Eram clientes habituais do café. Por isso nem foi preciso pedirem a bica e a torrada, bastou-lhes apenas um ligeiro aceno de cabeça quando o empregado, do lado de lá do balcão, perguntou se ia ser o mesmo.
Sentaram-se a uma mesa, perto da porta, também a mesa do costume e, como de costume, ele estendeu o jornal desportivo na sua frente, enquanto ela abria o malão e de lá tirava o croché branco. Em silêncio, ele mergulhou nas vitórias, nas derrotas e nos empates da véspera; em silêncio ela mergulhou numa intrincada teia de abertos e fechados.
O café tem a televisão aberta lá no alto, quase pendurada do tecto, e a telefonia de goelas escancaradas. Há quem fale das eleições europeias, há quem discuta as bandeiras azuis que este ano algumas praias não têm, há um país de leste em eleições, uma greve de maquinistas convocada para dentro de dias. Ele continua mergulhado nos golos, nas injustiças dos árbitros, nos treinadores que já deviam ter ido à vida, ai se ele mandasse. Ela continua mergulhada na sua teia de abertos e fechados. A Europa diz-lhes pouco, desde sempre que vão para a casa da Caparica para os habituais quinze dias de férias e querem lá saber de bandeiras azuis, o leste fica muito longe, e o carro está parado ali mesmo à porta do café, que lhes importa os maquinistas. Sopra uma ligeira brisa que vem da porta aberta para a rua, misturado com o aroma do café há um inconfundível cheiro a cremes de bronzear e toalhas húmidas.
Há quem entre a saia, e cumprimente amigos de uma mesa para a outra, "então cá estamos outra vez", "bom sinal, bom sinal!", há quem chame o empregado, que não tem mãos a medir, ainda para mais é ele sozinho, que o patrão não está para meter ajudante, nem sequer na época alta.
De vez em quando ela levanta os olhos da sua teia e, em silêncio, vai baixando a cabeça para corresponder ao aceno de um ou outro que passa, mais não é preciso, são apenas fugazes conhecimentos de verão, dentro de quinze dias voltarão todos a ser desconhecidos nas terras onde moram o resto do ano.

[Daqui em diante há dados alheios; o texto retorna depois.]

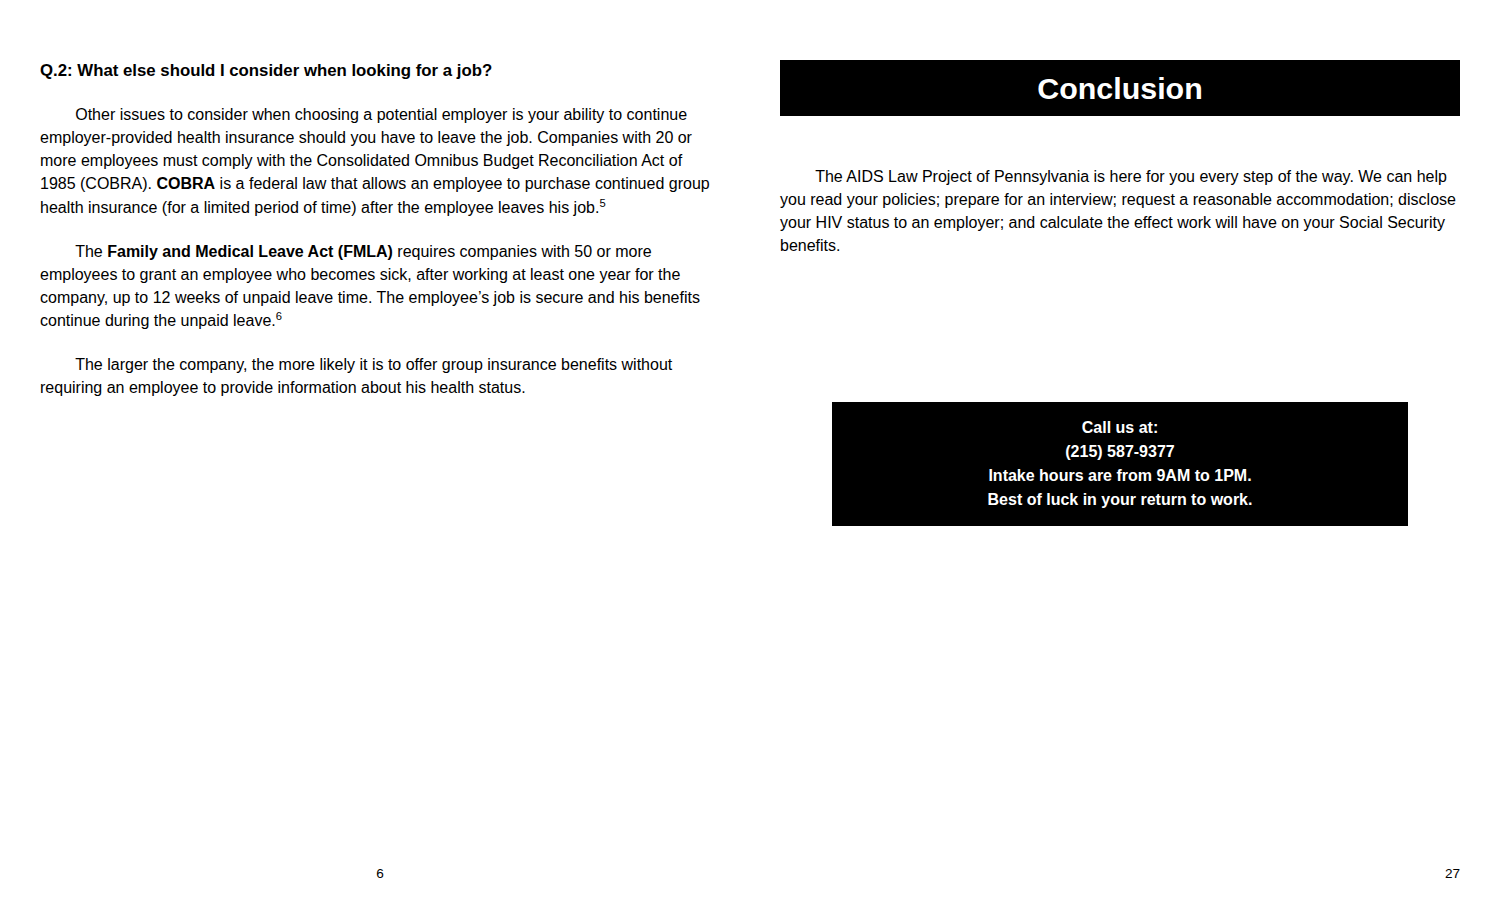Q.2: What else should I consider when looking for a job?
Other issues to consider when choosing a potential employer is your ability to continue employer-provided health insurance should you have to leave the job. Companies with 20 or more employees must comply with the Consolidated Omnibus Budget Reconciliation Act of 1985 (COBRA). COBRA is a federal law that allows an employee to purchase continued group health insurance (for a limited period of time) after the employee leaves his job.5
The Family and Medical Leave Act (FMLA) requires companies with 50 or more employees to grant an employee who becomes sick, after working at least one year for the company, up to 12 weeks of unpaid leave time. The employee’s job is secure and his benefits continue during the unpaid leave.6
The larger the company, the more likely it is to offer group insurance benefits without requiring an employee to provide information about his health status.
6
Conclusion
The AIDS Law Project of Pennsylvania is here for you every step of the way. We can help you read your policies; prepare for an interview; request a reasonable accommodation; disclose your HIV status to an employer; and calculate the effect work will have on your Social Security benefits.
Call us at:
(215) 587-9377
Intake hours are from 9AM to 1PM.
Best of luck in your return to work.
27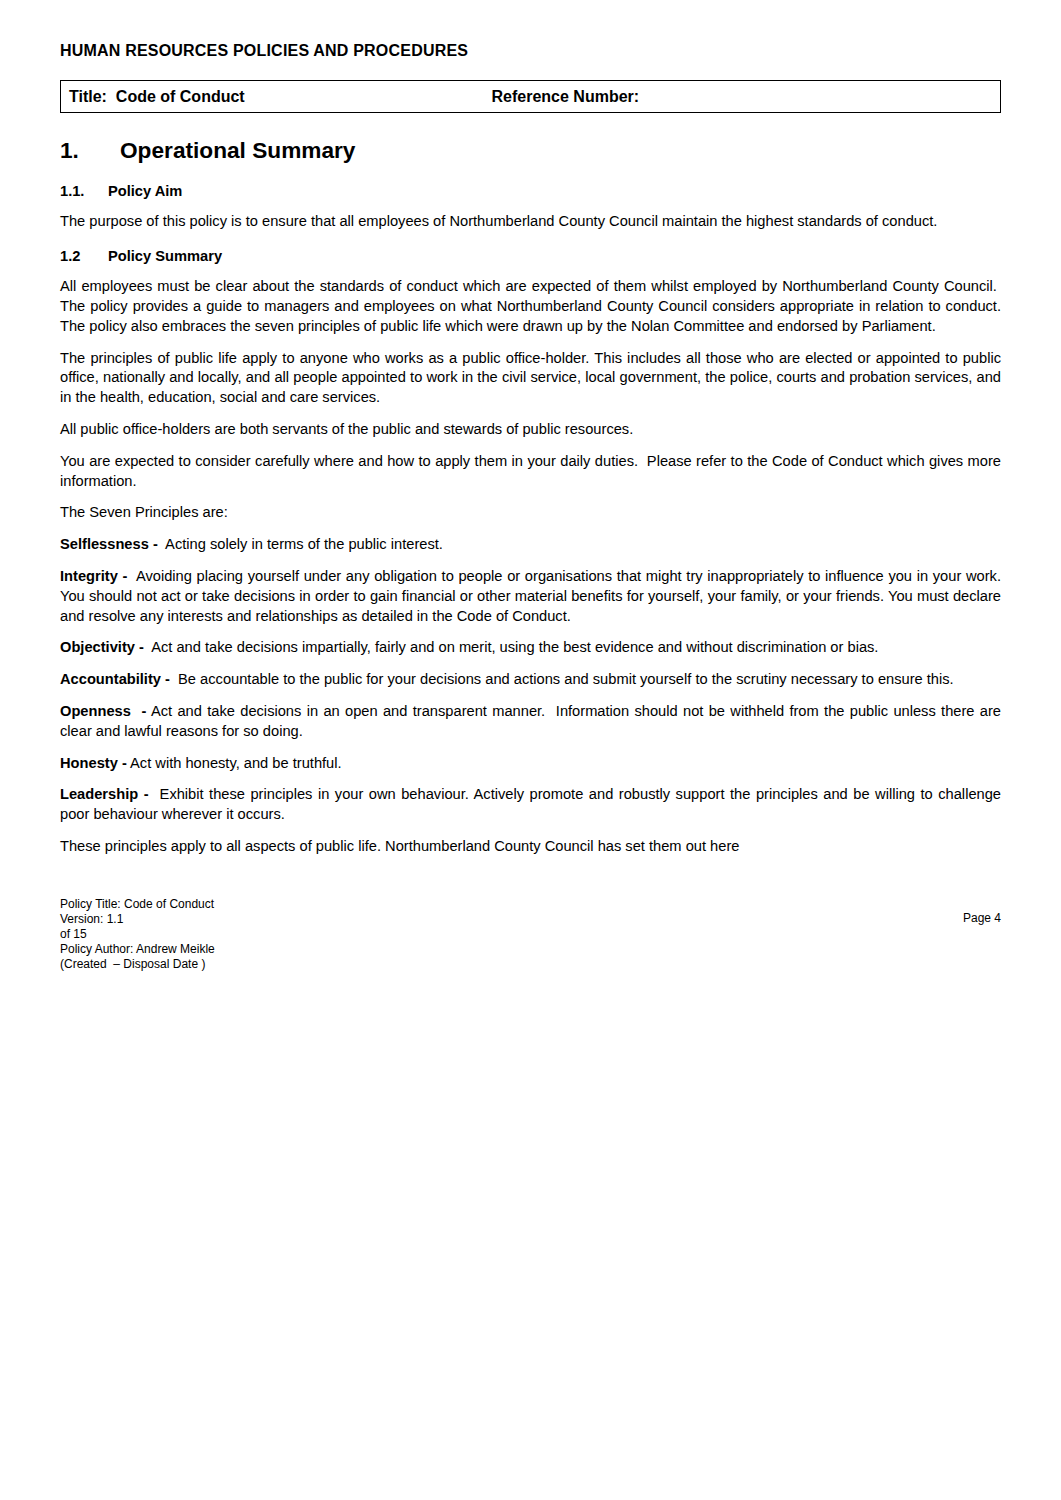HUMAN RESOURCES POLICIES AND PROCEDURES
| Title: Code of Conduct | Reference Number: |
1. Operational Summary
1.1. Policy Aim
The purpose of this policy is to ensure that all employees of Northumberland County Council maintain the highest standards of conduct.
1.2 Policy Summary
All employees must be clear about the standards of conduct which are expected of them whilst employed by Northumberland County Council. The policy provides a guide to managers and employees on what Northumberland County Council considers appropriate in relation to conduct. The policy also embraces the seven principles of public life which were drawn up by the Nolan Committee and endorsed by Parliament.
The principles of public life apply to anyone who works as a public office-holder. This includes all those who are elected or appointed to public office, nationally and locally, and all people appointed to work in the civil service, local government, the police, courts and probation services, and in the health, education, social and care services.
All public office-holders are both servants of the public and stewards of public resources.
You are expected to consider carefully where and how to apply them in your daily duties. Please refer to the Code of Conduct which gives more information.
The Seven Principles are:
Selflessness - Acting solely in terms of the public interest.
Integrity - Avoiding placing yourself under any obligation to people or organisations that might try inappropriately to influence you in your work. You should not act or take decisions in order to gain financial or other material benefits for yourself, your family, or your friends. You must declare and resolve any interests and relationships as detailed in the Code of Conduct.
Objectivity - Act and take decisions impartially, fairly and on merit, using the best evidence and without discrimination or bias.
Accountability - Be accountable to the public for your decisions and actions and submit yourself to the scrutiny necessary to ensure this.
Openness - Act and take decisions in an open and transparent manner. Information should not be withheld from the public unless there are clear and lawful reasons for so doing.
Honesty - Act with honesty, and be truthful.
Leadership - Exhibit these principles in your own behaviour. Actively promote and robustly support the principles and be willing to challenge poor behaviour wherever it occurs.
These principles apply to all aspects of public life. Northumberland County Council has set them out here
Policy Title: Code of Conduct
Version: 1.1Page 4
of 15
Policy Author: Andrew Meikle
(Created – Disposal Date )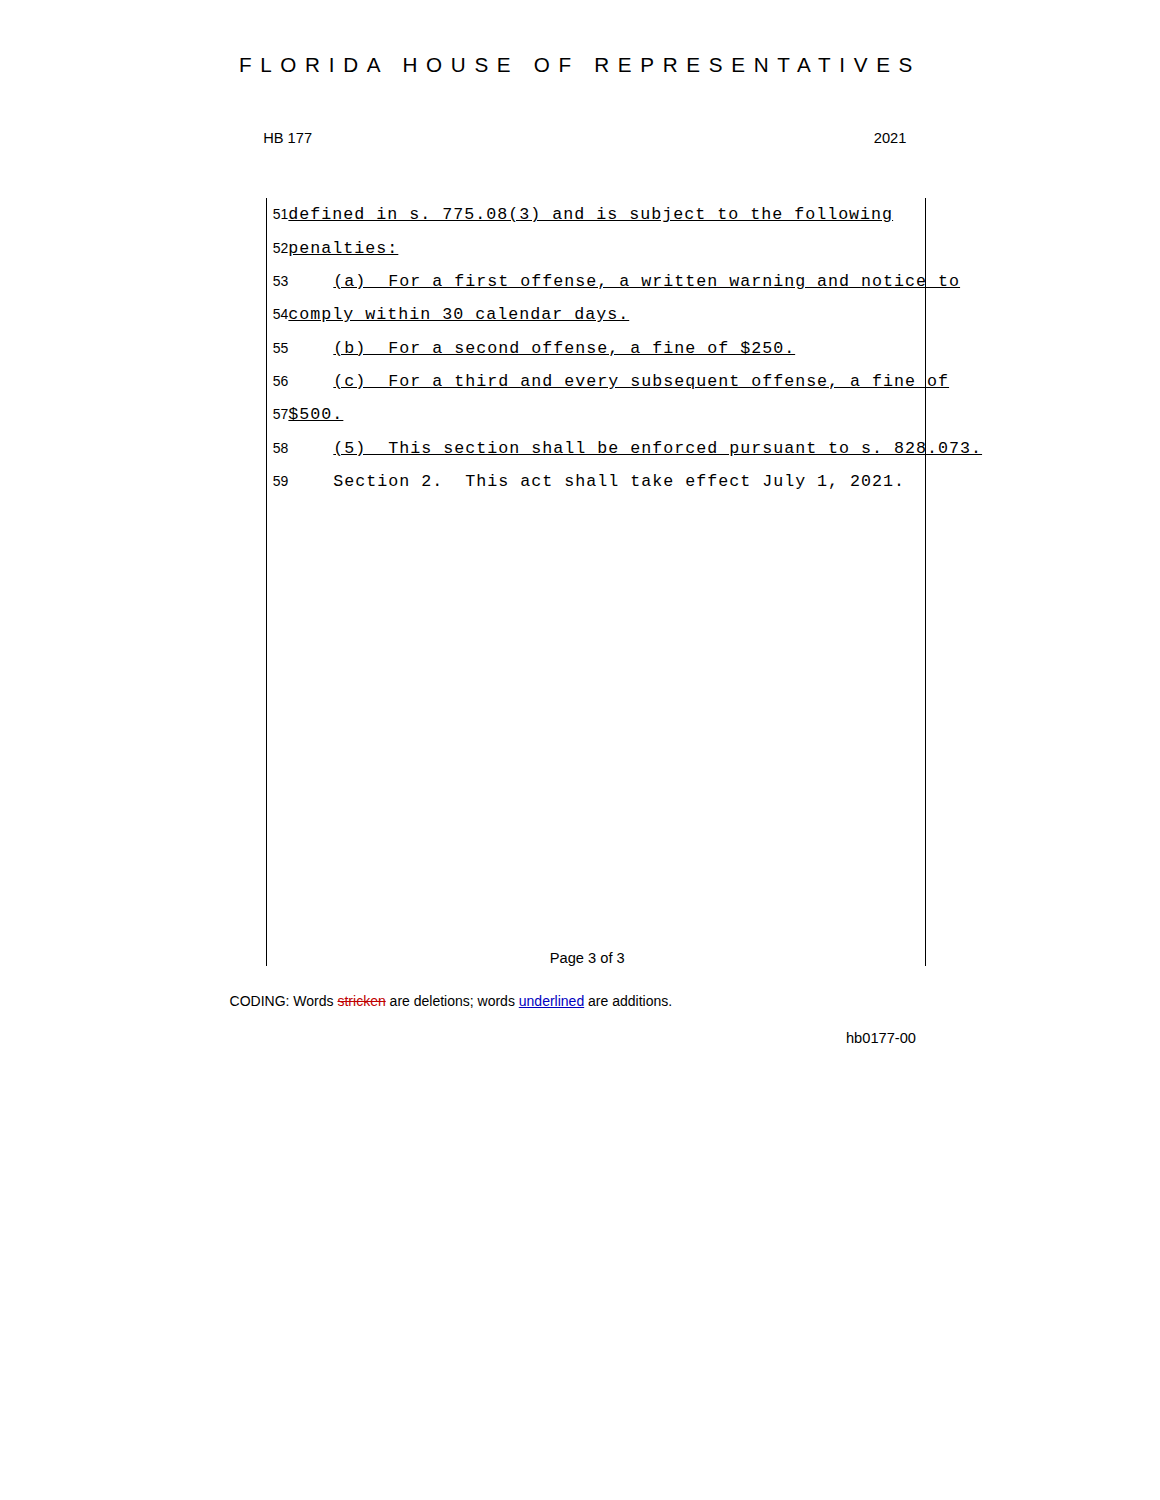FLORIDA HOUSE OF REPRESENTATIVES
HB 177 2021
| 51 | defined in s. 775.08(3) and is subject to the following |
| 52 | penalties: |
| 53 | (a) For a first offense, a written warning and notice to |
| 54 | comply within 30 calendar days. |
| 55 | (b) For a second offense, a fine of $250. |
| 56 | (c) For a third and every subsequent offense, a fine of |
| 57 | $500. |
| 58 | (5) This section shall be enforced pursuant to s. 828.073. |
| 59 | Section 2. This act shall take effect July 1, 2021. |
Page 3 of 3
CODING: Words stricken are deletions; words underlined are additions.
hb0177-00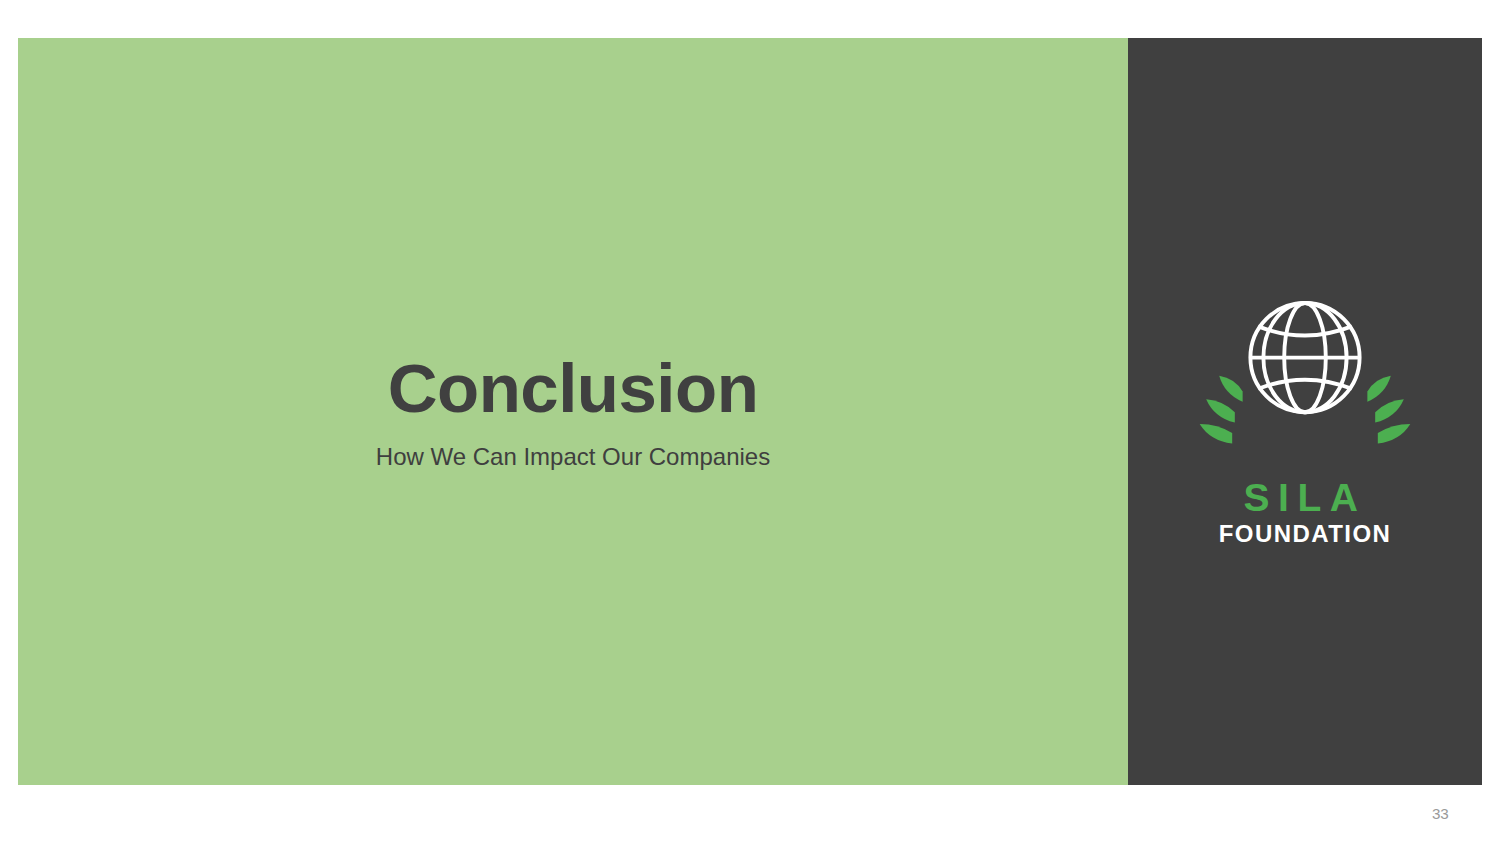Conclusion
How We Can Impact Our Companies
SILA
FOUNDATION
33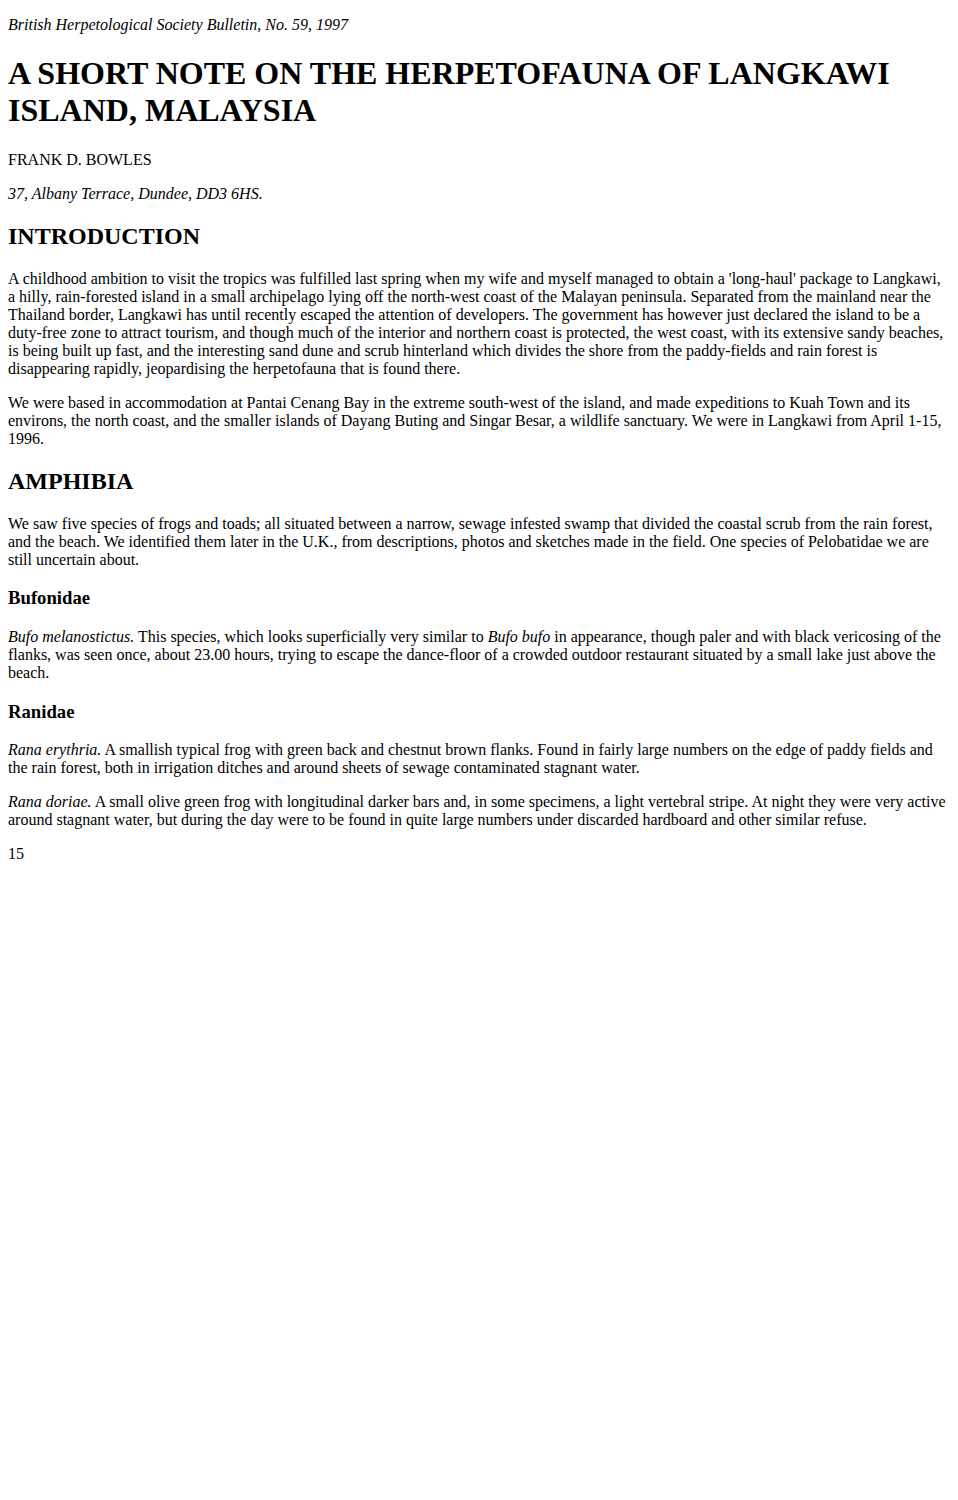British Herpetological Society Bulletin, No. 59, 1997
A SHORT NOTE ON THE HERPETOFAUNA OF LANGKAWI ISLAND, MALAYSIA
FRANK D. BOWLES
37, Albany Terrace, Dundee, DD3 6HS.
INTRODUCTION
A childhood ambition to visit the tropics was fulfilled last spring when my wife and myself managed to obtain a 'long-haul' package to Langkawi, a hilly, rain-forested island in a small archipelago lying off the north-west coast of the Malayan peninsula. Separated from the mainland near the Thailand border, Langkawi has until recently escaped the attention of developers. The government has however just declared the island to be a duty-free zone to attract tourism, and though much of the interior and northern coast is protected, the west coast, with its extensive sandy beaches, is being built up fast, and the interesting sand dune and scrub hinterland which divides the shore from the paddy-fields and rain forest is disappearing rapidly, jeopardising the herpetofauna that is found there.
We were based in accommodation at Pantai Cenang Bay in the extreme south-west of the island, and made expeditions to Kuah Town and its environs, the north coast, and the smaller islands of Dayang Buting and Singar Besar, a wildlife sanctuary. We were in Langkawi from April 1-15, 1996.
AMPHIBIA
We saw five species of frogs and toads; all situated between a narrow, sewage infested swamp that divided the coastal scrub from the rain forest, and the beach. We identified them later in the U.K., from descriptions, photos and sketches made in the field. One species of Pelobatidae we are still uncertain about.
Bufonidae
Bufo melanostictus. This species, which looks superficially very similar to Bufo bufo in appearance, though paler and with black vericosing of the flanks, was seen once, about 23.00 hours, trying to escape the dance-floor of a crowded outdoor restaurant situated by a small lake just above the beach.
Ranidae
Rana erythria. A smallish typical frog with green back and chestnut brown flanks. Found in fairly large numbers on the edge of paddy fields and the rain forest, both in irrigation ditches and around sheets of sewage contaminated stagnant water.
Rana doriae. A small olive green frog with longitudinal darker bars and, in some specimens, a light vertebral stripe. At night they were very active around stagnant water, but during the day were to be found in quite large numbers under discarded hardboard and other similar refuse.
15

Ele acaba de ler o jornal desportivo e abre um jornal diário, só para dar uma vista de olhos pelos títulos. De repente pára, olha fixamente para a página e diz, como se recitasse: "dezanove, vinte e dois, trinta e dois, trinta e cinco, quarenta e cinco, número suplementar quarenta e sete." Ela larga o croché, abre o malão, de lá retira um papel e contrapõe no mesmo tom de voz: "sete, oito, dez, tinta e nove, dezasseis e vinte e três". Suspiram. Em silêncio ela rasga o boletim, enquanto ele faz ao empregado um sinal de que o dinheiro fica, como de costume, em cima da mesa, e a ela um leve aceno de cabeça que significa que é tempo de saírem dali.
Em silêncio ela guarda no malão a teia de abertos e fechados. Em silêncio ele pega no jornal desportivo, deixando o outro em cima da cadeira para quem vier.
Irão, como de costume, à esplanada da praia onde, em silêncio, contemplarão o mar. A fazerem horas de voltar para casa onde, diante do televisor, ele acabará por adormecer, e ela se deixará enredar pela sua interminável teia de abertos e fechados.
Esperando, em silêncio, pelos números da semana seguinte. Como de costume.